The federally-subsidized insurance will cover those individuals until 2014, she continued. She said the provision that prohibits insurance companies from denying health coverage for children with pre-existing conditions, is expected to go into effect in September, but that some larger insurance companies are incorporating the requirement into their policies now.

Additionally, she said, group health coverage on a parent's plan will become available for anyone up to age 26, if the dependent does not have their own health insurance coverage. Usually, dependents are dropped from their parents' plan at age 19, unless they are a full-time student. If they are full-time, they are typically allowed to stay on their parents' plan until age 23. The change will take effect Sept. 23, she said. "Some big employers are saying go ahead and do it now," she added.

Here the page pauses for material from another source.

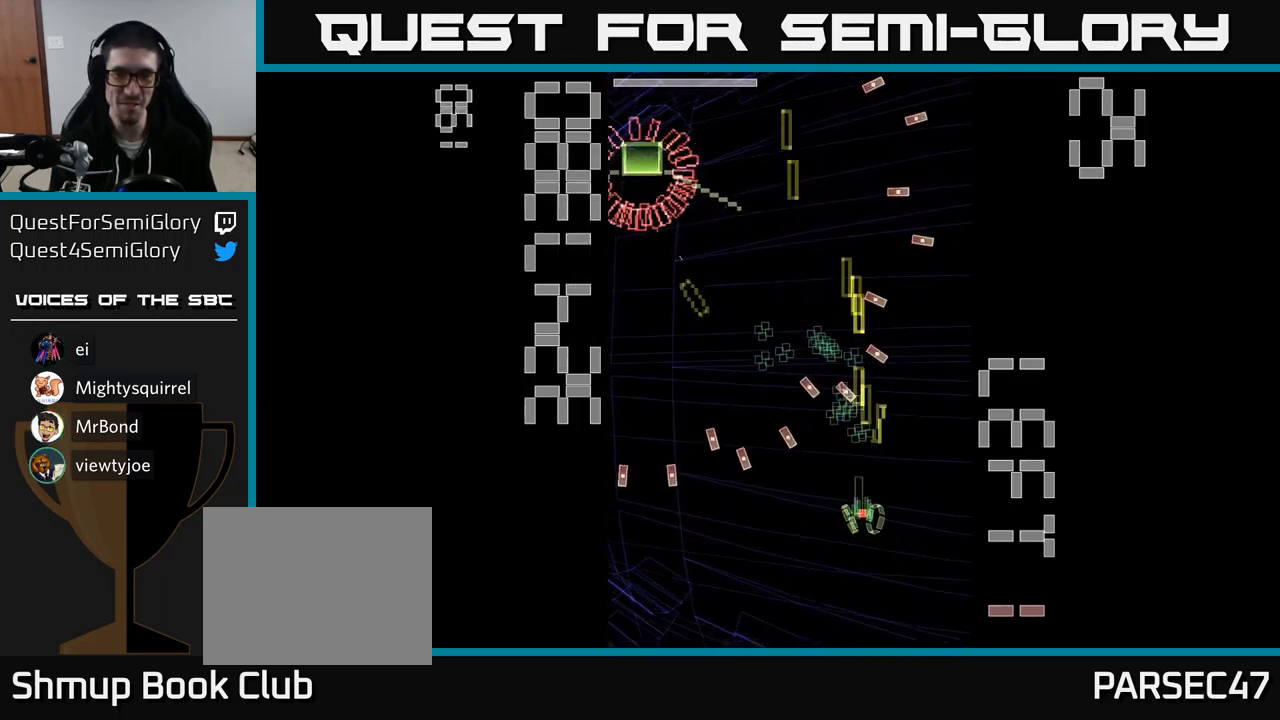
{"buttons": ["A", "DPAD_DOWN"], "events": [[50, "DPAD_UP", "down"], [134, "DPAD_LEFT", "down"], [267, "DPAD_LEFT", "up"], [367, "DPAD_RIGHT", "down"], [367, "DPAD_UP", "up"], [401, "DPAD_DOWN", "down"], [434, "DPAD_RIGHT", "up"]]}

Ketsche presented information some may not have been aware of previously, said Kay Pippin, Henry County Chamber of Commerce president. "All of this is a big education process for all of us," she said. "We're going to have to learn more ourselves. We're going to have to be good consumers in this process."

After the presentation, others also responded. Gwendolyn Parks, an oncology and palliative care certified nurse for Sacred Journey Hospice in McDonough, said: "I thought it was absolutely wonderful, very informative. I Iiked it best because it was no politics involved. It was just the facts of what to do ... That's it."

Eddie Ausband, managing partner for Revanta Financial Group, LLC, in Stockbridge, said there was much information to consider. "I'm kind of on both sides of the health-care reform," he said, "one, as a consumer, and one, as a broker. My reaction is probably much like most others ... It is highly technical, it is complicated, it is going to be phased in over the next four or five years and beyond."

Ausband, whose company has about 20 employees, said he is worried that health-are care reform will experience the same difficulties as the Social Security program.

"My biggest concern is that it's a major undertaking by the federal government, kind of akin to running Social Security, and we all know there are issues there," he said.